§ 文書の抜粋:
ビジュアルアイデンティティを考えよう

皆様、お久しぶりです。
12月生まれのくせに冬が苦手。
​​​​​​​この季節、足に貼るカイロが欠かせない凍える足先デザイナー、末端冷え性の岡﨑です。

以前にもブログで書かせていただいたことがあるのですが、わたくし芸術鑑賞が趣味でして。。

美術館等によく足を運ぶのですが、先日観た作品展がとてもおもしろかったので感想とともにご紹介したいと思います。


場所は大阪府にある国立国際美術館。




と見せかけて…

国立国際美術館へ行く途中に寄り道した、兵庫県は尼崎市にある「あまらぶアートラボ【A-Lab】」というアートスペースです。




尼崎の新たなアート発信基地として旧公民館の建物を活用しているそう。(活用の仕方がすでにアートですね ⁎ᵕᴗᵕ⁎)

こちらの施設で「ニューアイデンティティ」展(2021.12.27mon.-2022.2.13sun.)が行われていたので、今回は私の所感とともに展示作品をいくつかご紹介したいと思います。


※事前に撮影の許可及び写真の掲載許可を得ています。





「ニューアイデンティティ」展とは


2021年秋に6周年を迎えたA-Labの新しいアイデンティティ(ロゴ)をビジュアル表現とともにお披露目するグラフィックデザインの展覧会です。



企業やブランドなどを象徴する視覚的デザイン要素一式を総称してVI(ビジュアルアイデンティティ)と呼びます。
ロゴマークやコーポレートカラーなどが代表的な例ですかね。
​​​​​​​ざっくり言うと、そのブランドの「(見た目の)らしさ」を示すものです。

本展覧会の展示作品はA-Labの新しいロゴとその見せ方(VIデザイン)の可能性を提案するものでした。



※注意
ここから先は、私のまったくの主観による解釈および思考を述べるものであり、作者の意図や作品を正しく解説するものではありませんので、予めご了承のうえ読み進めてください。






入館の受付を済ませ、【Room1】なるスペースに入ると、いきなりですが、壁面いっぱいの巨大な作品がお出迎え。



こちらの作品『New identity』は新しいアイデンティティをモチーフにしたアナログ・インタラクティブ作品になります。



「インタラクティブ」の意味は「相互に作用するさま」であり、インタラクティブ作品というのは、鑑賞者がただ観るだけの(一方向的な)作品ではなく、鑑賞者が作品に対して何らかの影響を与えたり、鑑賞者と作品の相互作用によって成り立つ(双方向的な)作品です。



幅7~8m以上ありましたかね。(測っていませんし、インパクトのせいで大きく記憶されているのかもしれません。。悪しからず)。作品はロゴ部分が108分割され、それぞれ10枚ずつ模様の違う紙(レイヤー)が重ねられています。それぞれの紙を剥がしたり、また、勝手に剥がれ落ちたりすることで時間の経過とともに予期せぬ様々な変化を生み出してくれます。

§ 課題 1: 以下のエントリのうち、文字列「white」を含む行の数を数え、その数だけを答えてください。大文字と小文字は区別します。

§ 与えられたデータ:
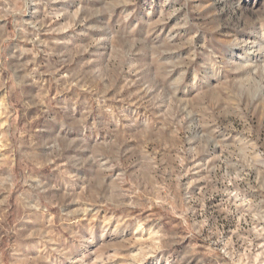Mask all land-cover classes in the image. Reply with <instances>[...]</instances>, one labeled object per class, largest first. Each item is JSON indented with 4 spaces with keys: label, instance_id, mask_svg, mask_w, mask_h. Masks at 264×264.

==

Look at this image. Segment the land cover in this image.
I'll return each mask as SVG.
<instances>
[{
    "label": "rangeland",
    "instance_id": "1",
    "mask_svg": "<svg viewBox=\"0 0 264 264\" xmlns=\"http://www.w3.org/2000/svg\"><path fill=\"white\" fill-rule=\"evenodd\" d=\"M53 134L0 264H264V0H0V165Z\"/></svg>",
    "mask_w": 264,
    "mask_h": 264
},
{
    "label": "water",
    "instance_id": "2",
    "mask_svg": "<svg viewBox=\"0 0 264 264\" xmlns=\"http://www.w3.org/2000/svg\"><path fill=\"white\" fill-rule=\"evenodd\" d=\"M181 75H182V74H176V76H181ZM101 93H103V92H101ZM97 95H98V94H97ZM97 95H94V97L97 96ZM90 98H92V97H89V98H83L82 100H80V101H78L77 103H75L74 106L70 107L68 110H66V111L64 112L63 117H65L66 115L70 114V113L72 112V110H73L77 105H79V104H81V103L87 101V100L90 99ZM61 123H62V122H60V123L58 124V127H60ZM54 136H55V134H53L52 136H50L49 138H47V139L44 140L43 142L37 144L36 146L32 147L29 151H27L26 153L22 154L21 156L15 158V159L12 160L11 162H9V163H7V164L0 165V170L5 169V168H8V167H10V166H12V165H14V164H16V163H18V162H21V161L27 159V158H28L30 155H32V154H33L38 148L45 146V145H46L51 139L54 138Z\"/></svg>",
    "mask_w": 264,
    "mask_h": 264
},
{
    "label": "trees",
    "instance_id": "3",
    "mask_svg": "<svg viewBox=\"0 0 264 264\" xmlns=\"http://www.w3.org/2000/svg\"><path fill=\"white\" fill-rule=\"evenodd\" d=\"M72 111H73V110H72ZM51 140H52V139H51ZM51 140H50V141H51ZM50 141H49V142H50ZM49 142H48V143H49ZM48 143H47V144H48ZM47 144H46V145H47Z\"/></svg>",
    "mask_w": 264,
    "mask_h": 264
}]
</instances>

§ 課題 2: 美術展のブログ記事の「12月生まれのくせに冬が苦手。」から「もにご紹介したいと思います。」まで(両端を含む)を、「カイロ」を「靴下」に置き換えて書き写してください。

§ 解答 1: 3

§ 解答 2:
12月生まれのくせに冬が苦手。
​​​​​​​この季節、足に貼る靴下が欠かせない凍える足先デザイナー、末端冷え性の岡﨑です。

以前にもブログで書かせていただいたことがあるのですが、わたくし芸術鑑賞が趣味でして。。

美術館等によく足を運ぶのですが、先日観た作品展がとてもおもしろかったので感想とともにご紹介したいと思います。